Pocieszanka
Mimo, że szaro, buro, ponuro,
sunie po niebie chmura za chmurą,
patrz, gdzie prześwity, gdzie miejsca
jasne,
tam się marzenia kokoszą własne.
A kiedy lunie z nieba obficie,
jakby w toaście, lecz uroczyście
szampan rozlano, nie psiocz jak panna,
którą oblano, miej inny wariant...
na tę wariację - jesienną pluchę.
Wiedz, że to niebo okaże skruchę,
jeszcze nie teraz, jeszcze poczekasz.
Wkrótce się będziesz słonecznie
uśmiechać.
autor
marcepani
Dodano: 2020-10-24 15:22:37
Ten wiersz przeczytano 1024 razy
Oddanych głosów: 26
Aby zagłosować zaloguj się w serwisie
Komentarze (24)
Dobrze rozpocząć dzień taką pocieszanką, dajacą
nadzieję.
Pozdrawiam ciepło
Wierzę, że po obecnej szarości, plusze,
wcześniej czy później znów słoneczko zaświeci,
pogoni nad Polską zwisające chmury,
Ojczyzna ponownie szczęśliwą być zechce.
Piękny wiersz. Wiem, wiem, że dotyczy
normalnej słoty, szarugi jednak nie wytrzymałem
i to co chciałem to napisałem...
Serdecznie pozdrawiam życząc zdrowia,
cieszenia życiem i miłego, spokojnego weekendu :)
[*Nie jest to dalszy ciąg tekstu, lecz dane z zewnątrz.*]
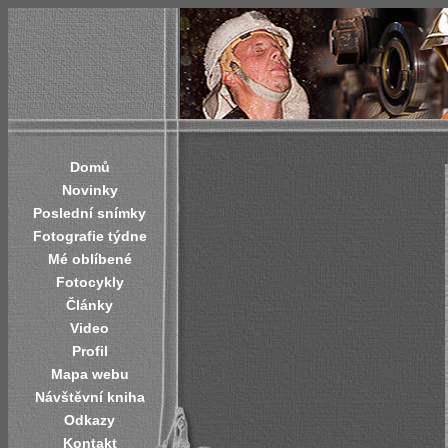
Domů
Novinky
Poslední snímky
Fotografie týdne
Mé oblíbené
Fotocykly
Články
Video
Profil
Mapa webu
Návštěvní kniha
Odkazy
Kontakt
Ładnie, z dużą dozą optymizmu :)
Fajnie pocieszyłaś.
Pozdrawiam :)
Pocieszyłaś:)))
Witam,
w sam raz na jesienną słotę...
Uśmiech i pozdrowienia /+/.
Przeczytałam i poczułam się pocieszona:) W finale
czytam sobie
"Wkrótce się znowu będziesz uśmiechać."
- dla rytmu, ale to nie mój wiersz.Miłego dnia:)
Wszystko to, co szare i brzydkie ustąpi niedługo
kolorom i pięknu. Przyjemny wiersz dający nadzieję,
bazujący na cykliczności w przyrodzie jak i w życiu.
Ślę moc serdeczności.
Ale ładnie i miło się zrobiło.Pozdrawiam.
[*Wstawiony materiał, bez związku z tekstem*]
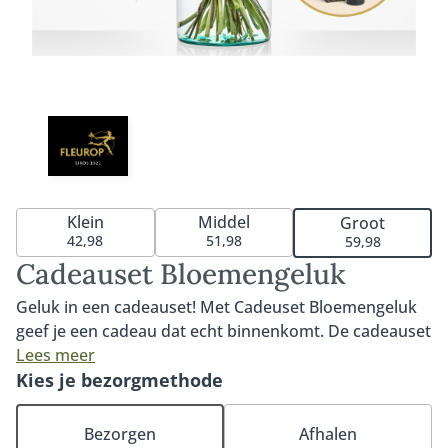
Klein
Middel
Groot
42,98
51,98
59,98
Cadeauset Bloemengeluk
Geluk in een cadeauset! Met Cadeuset Bloemengeluk
geef je een cadeau dat echt binnenkomt. De cadeauset
bestaat uit één van onze populairste boeketten: Mooi
Lees meer
gebaar. Een warm boeket met bloemen in roze en
Kies je bezorgmethode
roodtinten. In combinatie met onze heerlijke
geurstokjes is deze set een absolute favoriet om
Bezorgen
Afhalen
fajna pocieszanka a do tego
szampana szklanka kupuję:))
pozdrawiam serdecznie;)
optymistycznie
po smutku bywa radość a po ulewie pogoda :)
Fajnie z nadzieją. :)
Pozdrawiam :)
Ostatni wers ma sylabę za dużo. Może mała przeróbka
np:
"jeszcze nie teraz, jeszcze poczekaj,
by móc do słońca znów się uśmiechać".
Miłego wieczoru :):)
Jednym z ulubionych bon-motów mojego ojca było: "Nie
ma złej pogody. Są tylko nieodpowiednio ubrani
ludzie."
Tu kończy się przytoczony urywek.